Post di Pippi Mellone: "I dati di Nardò sono ottimi: 1448 voti totali per Cristian. 3353 per il movimento. Il 25, 83% dei consensi. Molto meglio del dato nazionale (21%). Ottimo risultato figlio a Nardò soprattutto del lavoro delle ultime settimane. Ma a stupire è il dato generale. A dati non ancora definitivi Cristian ha conquistato 33819 voti in tutto il Meridione. Un risultato strepitoso che lo piazza al sesto posto a 500 voti circa da Pedicini, il quarto della lista e ultimo ad entrare in Parlamento e a 17 dalla quinta, la barese Laricchia.

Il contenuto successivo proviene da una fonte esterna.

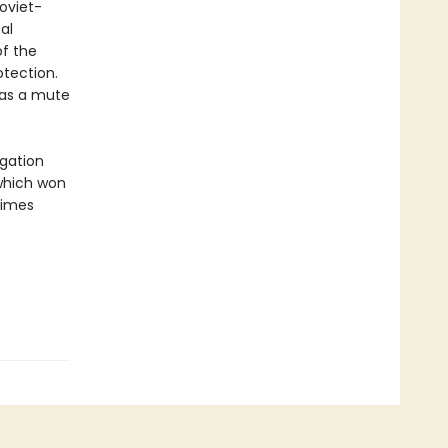
oviet-
al
of the
otection.
 as a mute
gation
which won
times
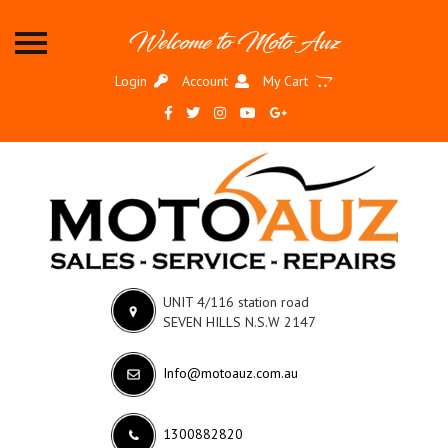
MOTO
Welcome to Moto Auz
AUZ
Login
Account
My Cart
HOME
MOTORCYCLE
SERVICES
MOTOCROSS
SERVICES
ADVENTURE
SERVICE
UNIT 4/116 station road
SMASH
SEVEN HILLS N.S.W 2147
REPAIRS
RENTAL
Info@motoauz.com.au
GALLERY
1300882820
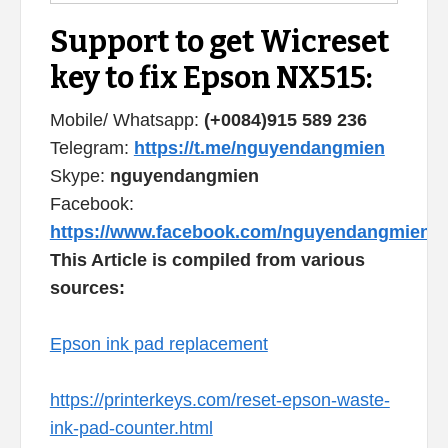
Support to get Wicreset
key to fix Epson NX515:
Mobile/ Whatsapp:
(+0084)915 589 236
Telegram:
https://t.me/nguyendangmien
Skype:
nguyendangmien
Facebook:
https://www.facebook.com/nguyendangmien
This Article is compiled from various
sources:
Epson ink pad replacement
https://printerkeys.com/reset-epson-waste-
ink-pad-counter.html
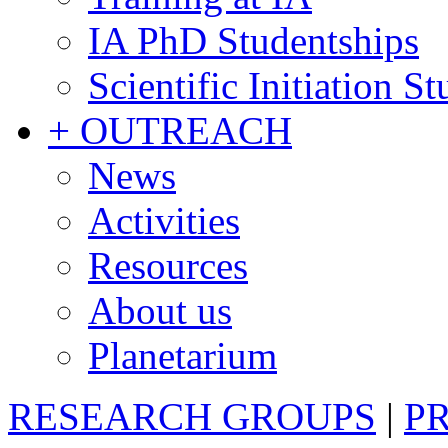
IA PhD Studentships
Scientific Initiation S
+ OUTREACH
News
Activities
Resources
About us
Planetarium
RESEARCH GROUPS
|
P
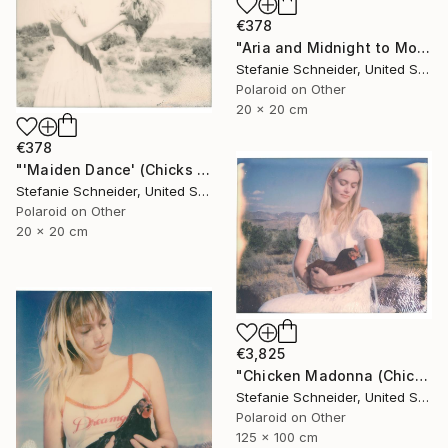
€378
"Aria and Midnight to Moonshine (Chicks and Chicks) - Limited Edition 7 of 10" Photograph
Stefanie Schneider, United States
Polaroid on Other
20 x 20 cm
€378
"'Maiden Dance' (Chicks and Chicks and sometimes Cocks) - Limited Edition 5 of 10" Photograph
Stefanie Schneider, United States
Polaroid on Other
20 x 20 cm
€3,825
"Chicken Madonna (Chicks and Chicks and sometimes Cocks)" Photograph
Stefanie Schneider, United States
Polaroid on Other
125 x 100 cm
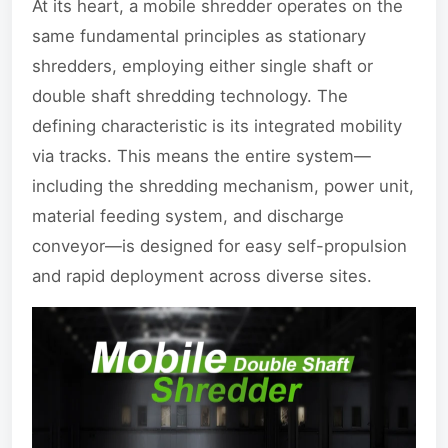
At its heart, a mobile shredder operates on the
same fundamental principles as stationary
shredders, employing either single shaft or
double shaft shredding technology. The
defining characteristic is its integrated mobility
via tracks. This means the entire system—
including the shredding mechanism, power unit,
material feeding system, and discharge
conveyor—is designed for easy self-propulsion
and rapid deployment across diverse sites.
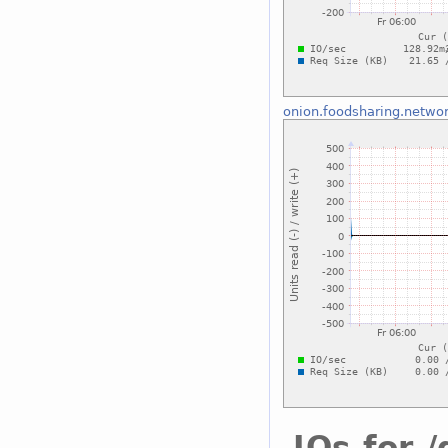
onion.foodsharing.netwo
IOs for 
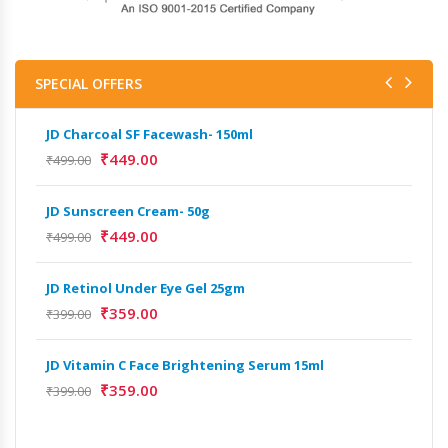
SPECIAL OFFERS
JD Charcoal SF Facewash- 150ml
JD 
₹
449.00
₹
499.00
₹
499
JD Sunscreen Cream- 50g
Het
Full
₹
449.00
₹
499.00
₹
9,
JD Retinol Under Eye Gel 25gm
Het
₹
359.00
₹
399.00
Ext
₹
13
JD Vitamin C Face Brightening Serum 15ml
₹
359.00
₹
399.00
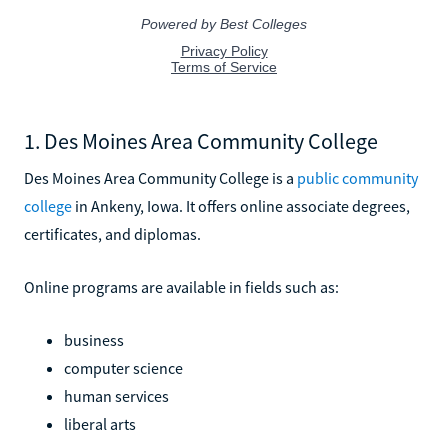
1. Des Moines Area Community College
Des Moines Area Community College is a
public community
college
in Ankeny, Iowa. It offers online associate degrees,
certificates, and diplomas.
Online programs are available in fields such as:
business
computer science
human services
liberal arts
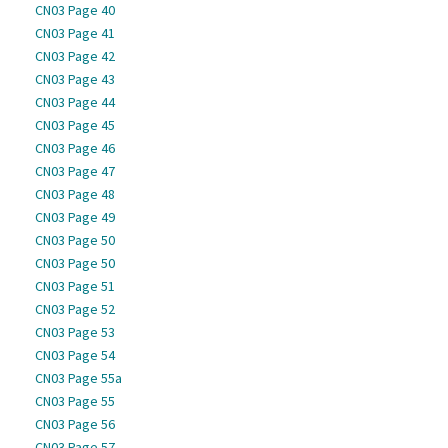
CN03 Page 40
CN03 Page 41
CN03 Page 42
CN03 Page 43
CN03 Page 44
CN03 Page 45
CN03 Page 46
CN03 Page 47
CN03 Page 48
CN03 Page 49
CN03 Page 50
CN03 Page 50
CN03 Page 51
CN03 Page 52
CN03 Page 53
CN03 Page 54
CN03 Page 55a
CN03 Page 55
CN03 Page 56
CN03 Page 57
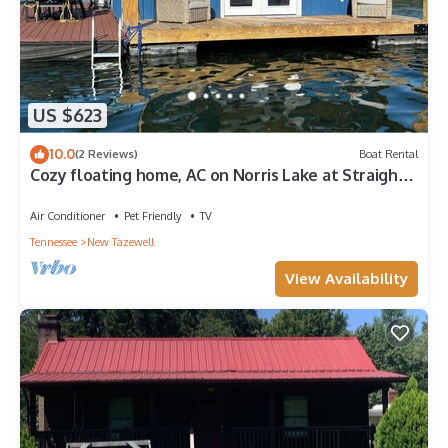
US $623
10.0
(2 Reviews)
Boat Rental
Cozy floating home, AC on Norris Lake at Straight
Creek Marina
Air Conditioner
Pet Friendly
TV
Tennessee
New Tazewell
View Availability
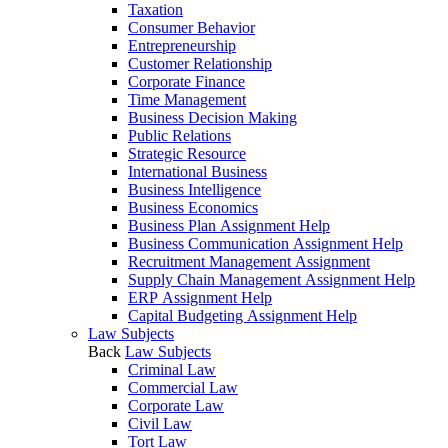
Taxation
Consumer Behavior
Entrepreneurship
Customer Relationship
Corporate Finance
Time Management
Business Decision Making
Public Relations
Strategic Resource
International Business
Business Intelligence
Business Economics
Business Plan Assignment Help
Business Communication Assignment Help
Recruitment Management Assignment
Supply Chain Management Assignment Help
ERP Assignment Help
Capital Budgeting Assignment Help
Law Subjects
Back
Law Subjects
Criminal Law
Commercial Law
Corporate Law
Civil Law
Tort Law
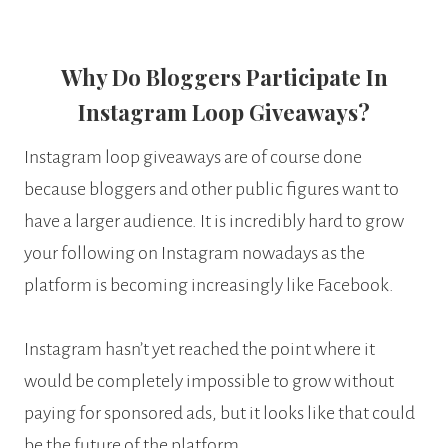
Why Do Bloggers Participate In
Instagram Loop Giveaways?
Instagram loop giveaways are of course done
because bloggers and other public figures want to
have a larger audience. It is incredibly hard to grow
your following on Instagram nowadays as the
platform is becoming increasingly like Facebook.
Instagram hasn’t yet reached the point where it
would be completely impossible to grow without
paying for sponsored ads, but it looks like that could
be the future of the platform.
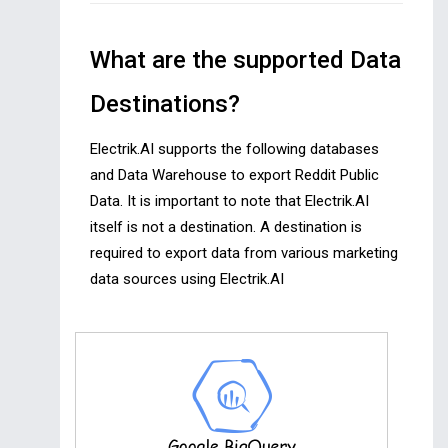
What are the supported Data
Destinations?
Electrik.AI supports the following databases
and Data Warehouse to export Reddit Public
Data. It is important to note that Electrik.AI
itself is not a destination. A destination is
required to export data from various marketing
data sources using Electrik.AI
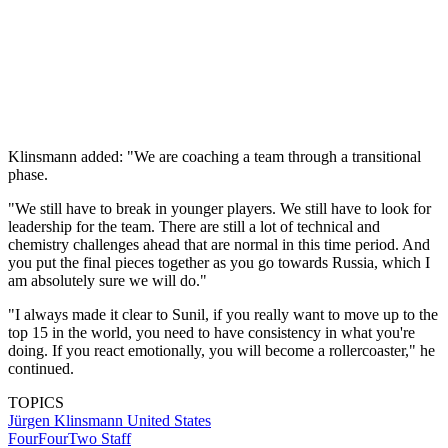
Klinsmann added: "We are coaching a team through a transitional
phase.
"We still have to break in younger players. We still have to look for
leadership for the team. There are still a lot of technical and
chemistry challenges ahead that are normal in this time period. And
you put the final pieces together as you go towards Russia, which I
am absolutely sure we will do."
"I always made it clear to Sunil, if you really want to move up to the
top 15 in the world, you need to have consistency in what you're
doing. If you react emotionally, you will become a rollercoaster," he
continued.
TOPICS
Jürgen Klinsmann
United States
FourFourTwo Staff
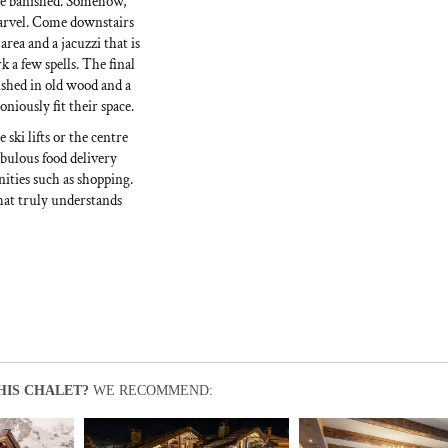
 be banished. Somehow,
marvel. Come downstairs
area and a jacuzzi that is
k a few spells. The final
ished in old wood and a
niously fit their space.
ski lifts or the centre
abulous food delivery
nities such as shopping.
hat truly understands
HIS CHALET?
WE RECOMMEND:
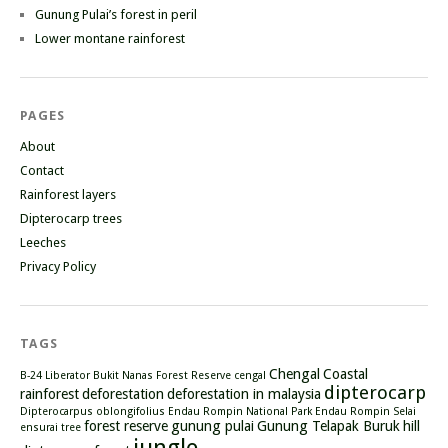
Gunung Pulai’s forest in peril
Lower montane rainforest
PAGES
About
Contact
Rainforest layers
Dipterocarp trees
Leeches
Privacy Policy
TAGS
Chengal
Coastal
B-24 Liberator
Bukit Nanas Forest Reserve
cengal
dipterocarp
rainforest
deforestation
deforestation in malaysia
Dipterocarpus oblongifolius
Endau Rompin National Park
Endau Rompin Selai
forest reserve
gunung pulai
Gunung Telapak Buruk
hill
ensurai tree
jungle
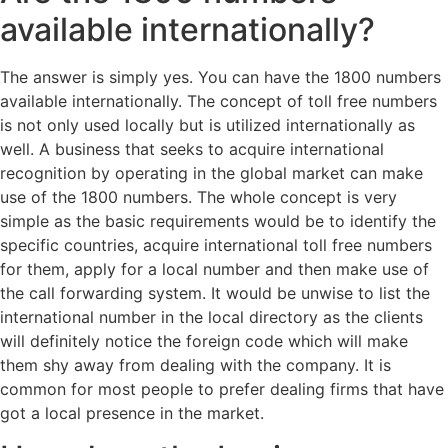
available internationally?
The answer is simply yes. You can have the 1800 numbers
available internationally. The concept of toll free numbers
is not only used locally but is utilized internationally as
well. A business that seeks to acquire international
recognition by operating in the global market can make
use of the 1800 numbers. The whole concept is very
simple as the basic requirements would be to identify the
specific countries, acquire international toll free numbers
for them, apply for a local number and then make use of
the call forwarding system. It would be unwise to list the
international number in the local directory as the clients
will definitely notice the foreign code which will make
them shy away from dealing with the company. It is
common for most people to prefer dealing firms that have
got a local presence in the market.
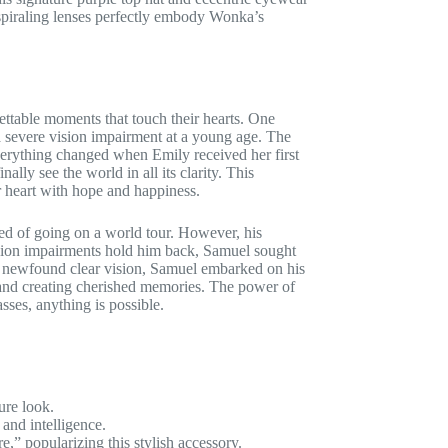
 spiraling lenses perfectly embody Wonka’s
gettable moments that touch their hearts. One
 severe vision impairment at a young age. The
verything changed when Emily received her first
ally see the world in all its clarity. This
r heart with hope and happiness.
ed of going on a world tour. However, his
 vision impairments hold him back, Samuel sought
is newfound clear vision, Samuel embarked on his
, and creating cherished memories. The power of
sses, anything is possible.
ure look.
and intelligence.
” popularizing this stylish accessory.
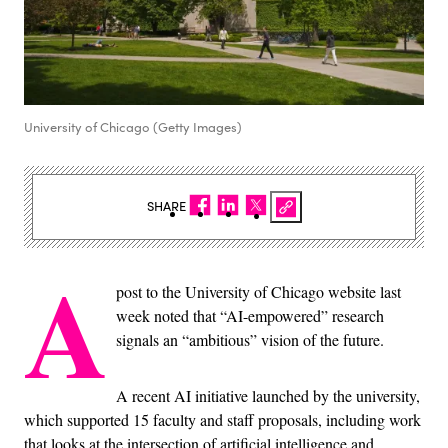
University of Chicago (Getty Images)
SHARE
A
post to the University of Chicago website last
week noted that “AI-empowered” research
signals an “ambitious” vision of the future.
A recent AI initiative launched by the university,
which supported 15 faculty and staff proposals, including work
that looks at the intersection of artificial intelligence and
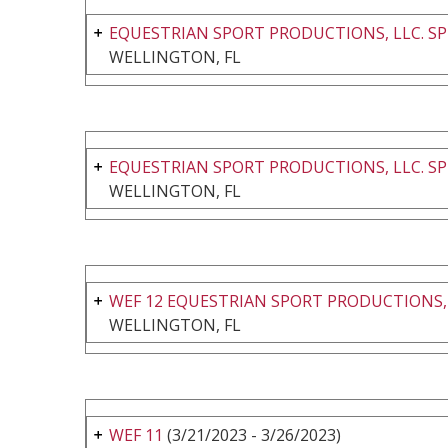
EQUESTRIAN SPORT PRODUCTIONS, LLC. SP
WELLINGTON, FL
EQUESTRIAN SPORT PRODUCTIONS, LLC. SP
WELLINGTON, FL
WEF 12 EQUESTRIAN SPORT PRODUCTIONS,
WELLINGTON, FL
WEF 11
(3/21/2023 - 3/26/2023)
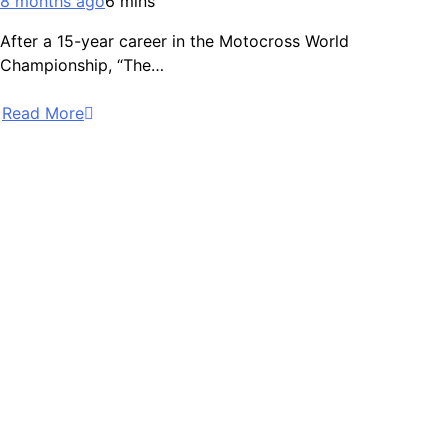
8 months ago
6 mins
After a 15-year career in the Motocross World
Championship, “The…
Read More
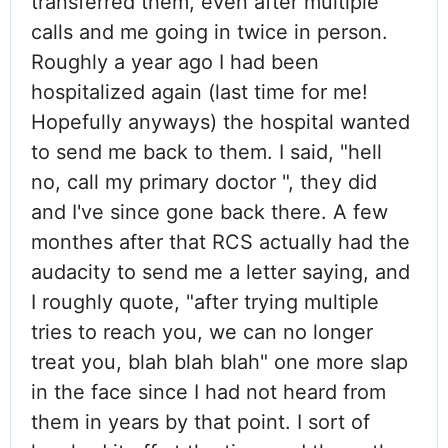
transferred them, even after multiple
calls and me going in twice in person.
Roughly a year ago I had been
hospitalized again (last time for me!
Hopefully anyways) the hospital wanted
to send me back to them. I said, "hell
no, call my primary doctor ", they did
and I've since gone back there. A few
monthes after that RCS actually had the
audacity to send me a letter saying, and
I roughly quote, "after trying multiple
tries to reach you, we can no longer
treat you, blah blah blah" one more slap
in the face since I had not heard from
them in years by that point. I sort of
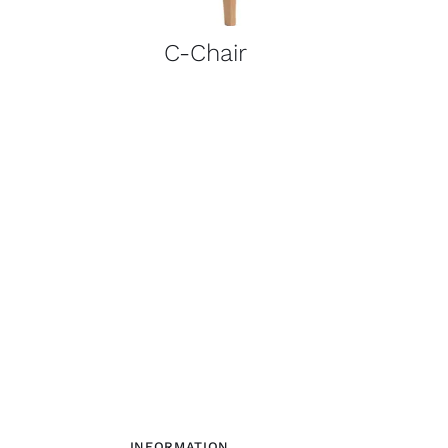
C-Chair
INFORMATION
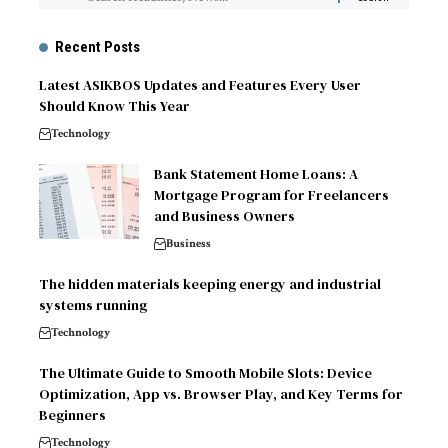
Recent Posts
Latest ASIKBOS Updates and Features Every User
Should Know This Year
Technology
Bank Statement Home Loans: A
Mortgage Program for Freelancers
and Business Owners
Business
The hidden materials keeping energy and industrial
systems running
Technology
The Ultimate Guide to Smooth Mobile Slots: Device
Optimization, App vs. Browser Play, and Key Terms for
Beginners
Technology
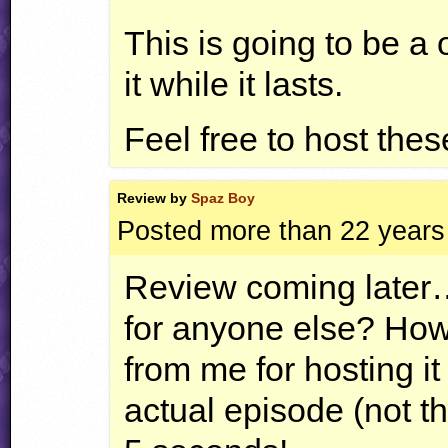
This is going to be a
it while it lasts.
Feel free to host these
Review by
Spaz Boy
Posted more than 22 years
Review coming later
for anyone else? Howe
from me for hosting i
actual episode (not t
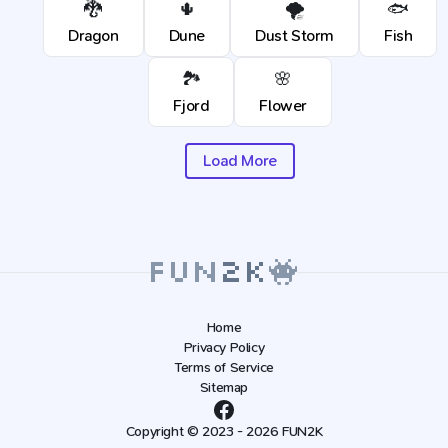
🐉
🌵
🌪️
🐟
Dragon
Dune
Dust Storm
Fish
🏞️
🌸
Fjord
Flower
Load More
Home
Privacy Policy
Terms of Service
Sitemap
Copyright © 2023 - 2026 FUN2K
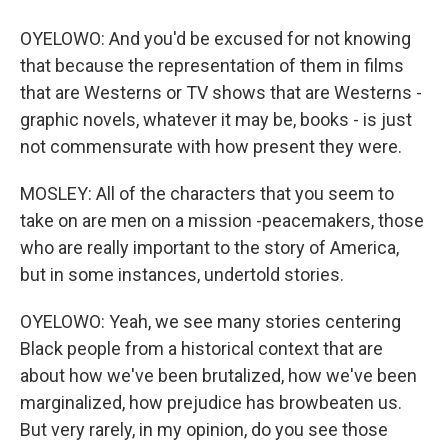
OYELOWO: And you'd be excused for not knowing
that because the representation of them in films
that are Westerns or TV shows that are Westerns -
graphic novels, whatever it may be, books - is just
not commensurate with how present they were.
MOSLEY: All of the characters that you seem to
take on are men on a mission -peacemakers, those
who are really important to the story of America,
but in some instances, undertold stories.
OYELOWO: Yeah, we see many stories centering
Black people from a historical context that are
about how we've been brutalized, how we've been
marginalized, how prejudice has browbeaten us.
But very rarely, in my opinion, do you see those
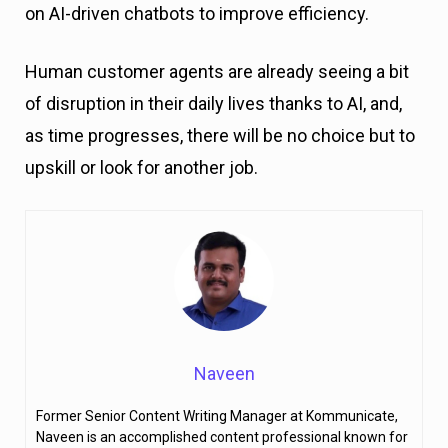
on AI-driven chatbots to improve efficiency.
Human customer agents are already seeing a bit
of disruption in their daily lives thanks to AI, and,
as time progresses, there will be no choice but to
upskill or look for another job.
Naveen
Former Senior Content Writing Manager at Kommunicate,
Naveen is an accomplished content professional known for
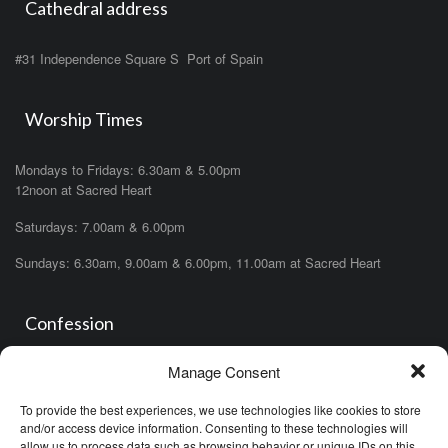
Cathedral address
#31 Independence Square S Port of Spain
Worship Times
Mondays to Fridays: 6.30am & 5.00pm
12noon at Sacred Heart
Saturdays: 7.00am & 6.00pm
Sundays: 6.30am, 9.00am & 6.00pm, 11.00am at Sacred Heart
Confession
Manage Consent
Saturdays: 11.00am- 12.00pm in church or by appointment.
OR During the office hours of any of the priests
To provide the best experiences, we use technologies like cookies to store
OR after one of the masses (ask the priest)
and/or access device information. Consenting to these technologies will
allow us to process data such as browsing behavior or unique IDs on this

Resta un'avventura indimenticabile al fianco di amici e persone vere, a partire da Cristian, da tutti i ragazzi del meet up oltre che dai miei instancabili ragazzi di Andare Oltre.
Un'avventura che Nardò si augura sia il viatico per battaglie future comuni. Grazie in particolare quindi da parte mia ai 1448 neretini che hanno creduto ancora una volta in noi e in un reale progetto di cambiamento".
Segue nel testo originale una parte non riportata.